The government has come out strongly to defend the Government-to-Government (G-to-G) fuel import arrangement, insisting the model remains critical in stabilizing fuel supply and shielding the economy from global market shocks.
Government Spokesperson Isaac Mwaura said the framework was introduced in 2022 at a time when Kenya was grappling with fuel shortages, rising pump prices, and limited access to foreign currency.
Addressing past fuel crises
According to Mwaura, the previous reliance on spot market purchases exposed the country to manipulation by market players, leading to artificial shortages and pressure on the US dollar.
“The system was vulnerable to manipulation, resulting in supply disruptions and increased demand for foreign exchange,” he said.
He explained that the G-to-G model eliminated middlemen by allowing Kenya to import fuel directly from global suppliers such as Saudi Aramco, ADNOC, and ENOC.
Bringing stability and predictability
Mwaura noted that the arrangement has introduced predictability in pricing and supply planning.
“This direct procurement model allows us to negotiate prices in advance and plan shipments efficiently,” he said.
He added that the system has ensured consistent fuel availability over the past three years, effectively ending the shortages that previously plagued the market.
Impact on the economy
The government argues that the G-to-G deal has also helped stabilize the Kenyan shilling by reducing speculative demand for dollars.
According to Mwaura, this has contributed to lower inflation and improved foreign exchange reserves.
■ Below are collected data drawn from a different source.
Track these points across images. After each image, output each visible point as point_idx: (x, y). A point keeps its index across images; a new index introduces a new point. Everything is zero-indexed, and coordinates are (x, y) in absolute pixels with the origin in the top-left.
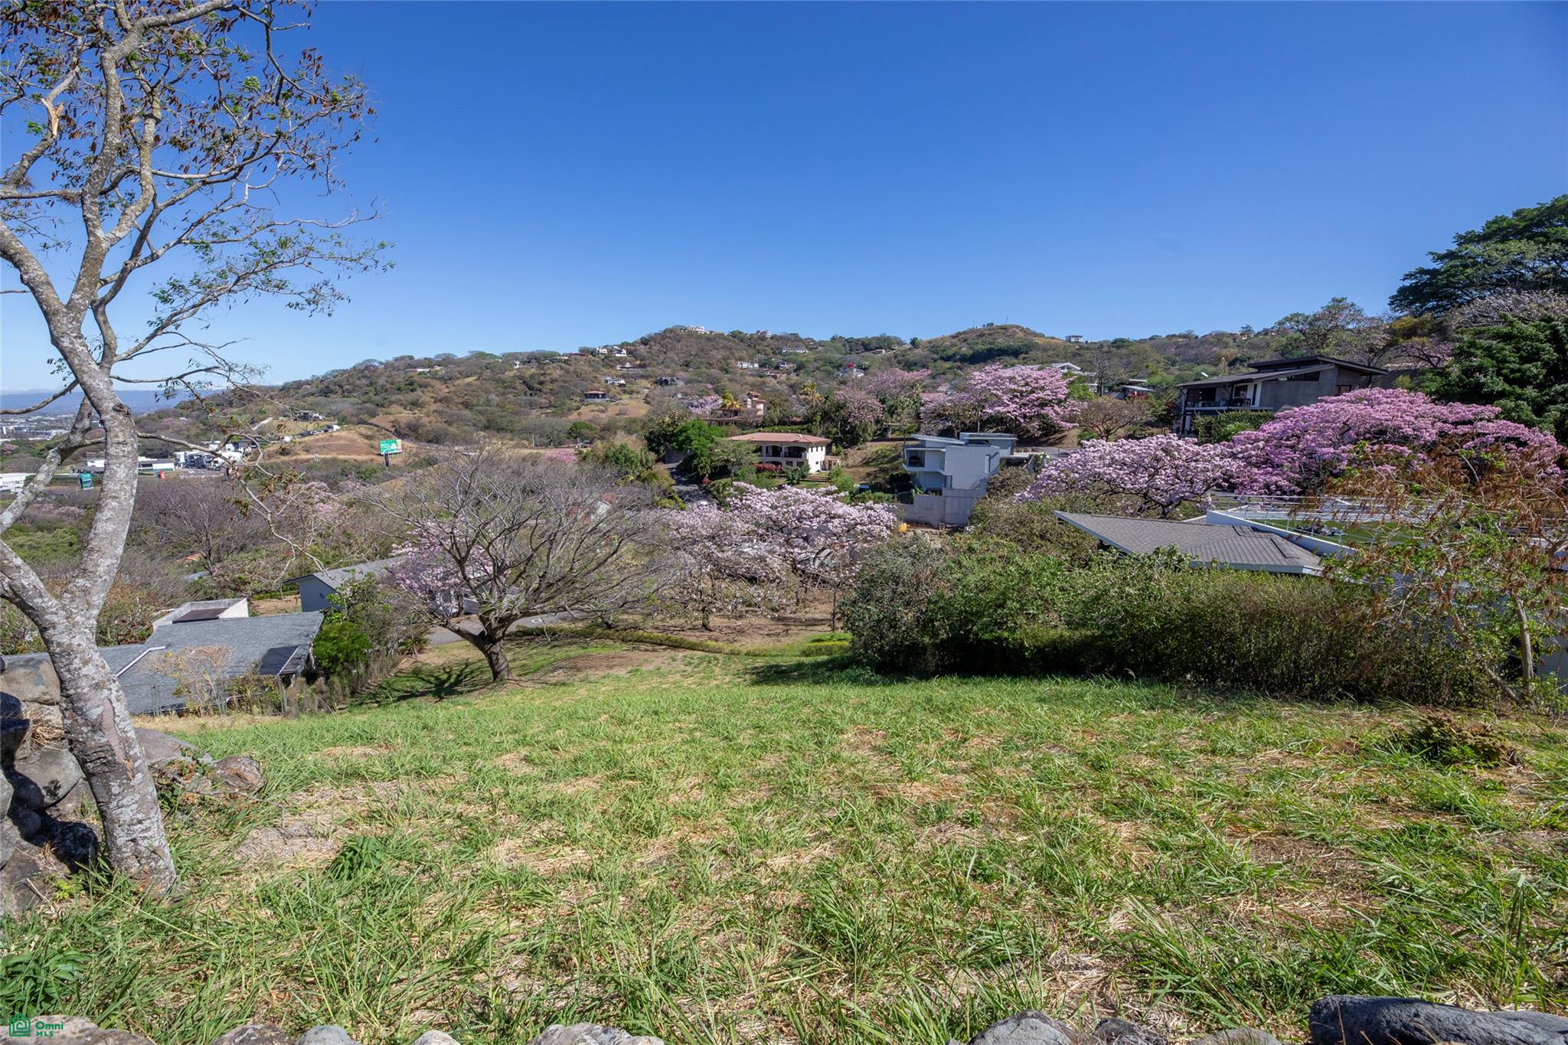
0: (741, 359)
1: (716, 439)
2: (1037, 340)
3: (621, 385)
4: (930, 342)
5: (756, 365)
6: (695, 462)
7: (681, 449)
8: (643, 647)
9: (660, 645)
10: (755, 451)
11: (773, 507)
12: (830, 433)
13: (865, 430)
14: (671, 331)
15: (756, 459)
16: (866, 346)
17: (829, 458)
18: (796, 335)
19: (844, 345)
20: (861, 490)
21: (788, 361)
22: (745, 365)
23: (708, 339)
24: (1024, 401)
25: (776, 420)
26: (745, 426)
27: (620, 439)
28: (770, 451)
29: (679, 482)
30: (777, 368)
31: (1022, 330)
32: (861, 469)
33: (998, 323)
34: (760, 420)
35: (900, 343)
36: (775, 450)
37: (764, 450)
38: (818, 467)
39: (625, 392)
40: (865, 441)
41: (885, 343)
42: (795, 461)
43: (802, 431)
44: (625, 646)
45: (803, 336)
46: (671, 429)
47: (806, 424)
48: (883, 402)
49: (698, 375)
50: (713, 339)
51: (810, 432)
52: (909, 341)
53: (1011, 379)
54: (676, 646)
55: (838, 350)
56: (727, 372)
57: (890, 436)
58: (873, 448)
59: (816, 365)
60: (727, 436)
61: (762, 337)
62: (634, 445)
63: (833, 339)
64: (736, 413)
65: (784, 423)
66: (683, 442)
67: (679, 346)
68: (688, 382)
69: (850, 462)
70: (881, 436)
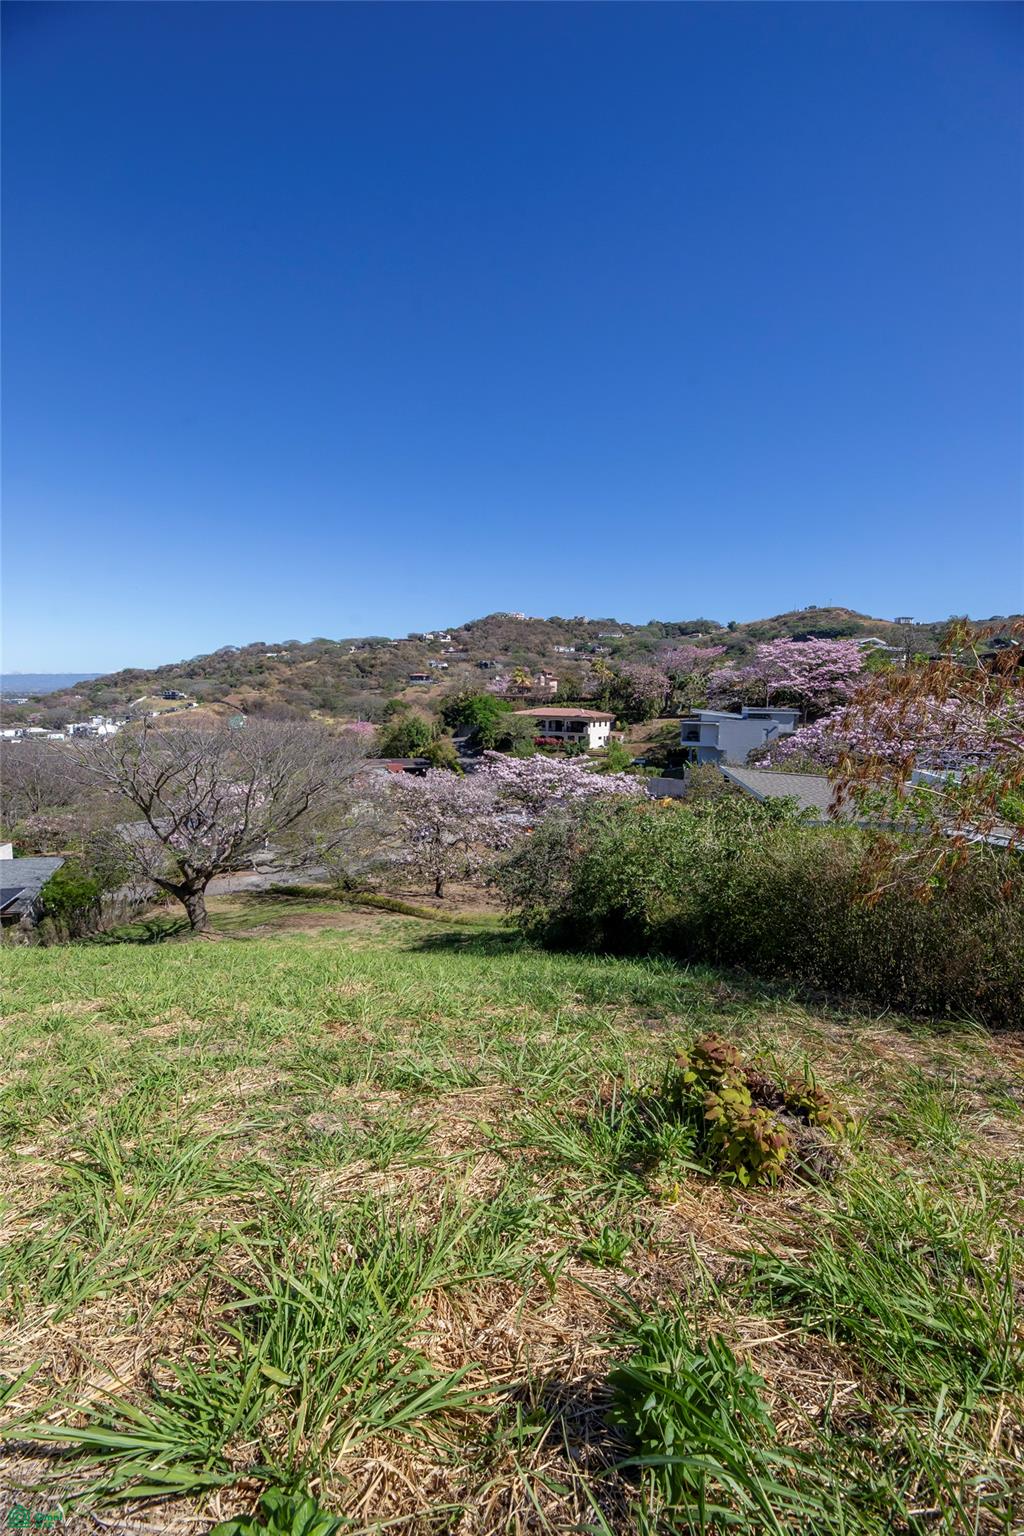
0: (558, 644)
1: (501, 713)
2: (861, 622)
3: (443, 668)
4: (748, 626)
5: (573, 650)
6: (481, 735)
7: (467, 722)
8: (363, 909)
9: (381, 908)
10: (537, 725)
11: (519, 775)
12: (617, 709)
13: (651, 707)
14: (493, 617)
15: (537, 733)
16: (683, 630)
17: (614, 733)
18: (612, 620)
19: (660, 630)
20: (635, 764)
21: (604, 645)
22: (561, 649)
23: (528, 625)
24: (814, 674)
25: (565, 696)
26: (532, 702)
27: (414, 713)
28: (554, 725)
29: (465, 755)
30: (593, 651)
31: (847, 612)
32: (642, 745)
33: (821, 605)
34: (551, 696)
35: (718, 627)
36: (558, 724)
37: (547, 725)
38: (602, 742)
39: (447, 674)
40: (650, 718)
41: (702, 627)
42: (577, 735)
43: (590, 707)
44: (349, 907)
45: (620, 621)
46: (463, 704)
47: (594, 701)
48: (672, 678)
49: (516, 658)
50: (532, 625)
51: (598, 708)
52: (726, 625)
53: (801, 652)
54: (393, 909)
55: (653, 634)
56: (544, 655)
57: (679, 712)
58: (657, 724)
59: (631, 648)
60: (513, 710)
61: (579, 623)
62: (428, 721)
63: (651, 624)
64: (529, 689)
65: (573, 699)
66: (469, 716)
67: (500, 631)
68: (506, 665)
69: (634, 737)
70: (668, 713)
He dismissed criticism of the programme, saying claims that it has not benefited Kenyans are misleading.
Responding to concerns and controversies
Addressing concerns surrounding the controversial MV Paloma shipment, Mwaura termed it an isolated case.
He said the cargo was excluded from fuel pricing calculations to protect consumers from higher costs, adding that most imports under the arrangement have been secured at favorable rates.
Measures to cushion consumers
Amid rising global fuel prices, the government says it has implemented several interventions to ease the burden on consumers.
Mwaura revealed that authorities stepped in to prevent diesel prices from exceeding KSh 230 per litre by deploying a KSh 6.2 billion stabilization fund through the Petroleum Development Levy.
In addition, the government temporarily reduced Value Added Tax (VAT) on petroleum products from 16 percent to 8 percent to lower pump prices.
Fuel subsidies also remain in place to cushion households and businesses, even as levies continue to support infrastructure projects such as road construction.
Why the G-to-G model still matters
Despite ongoing debate over fuel prices, the government maintains that the G-to-G framework offers a more stable and reliable system compared to previous models.
Officials say that while global oil prices remain volatile, the focus remains on ensuring steady supply while minimizing the impact on consumers.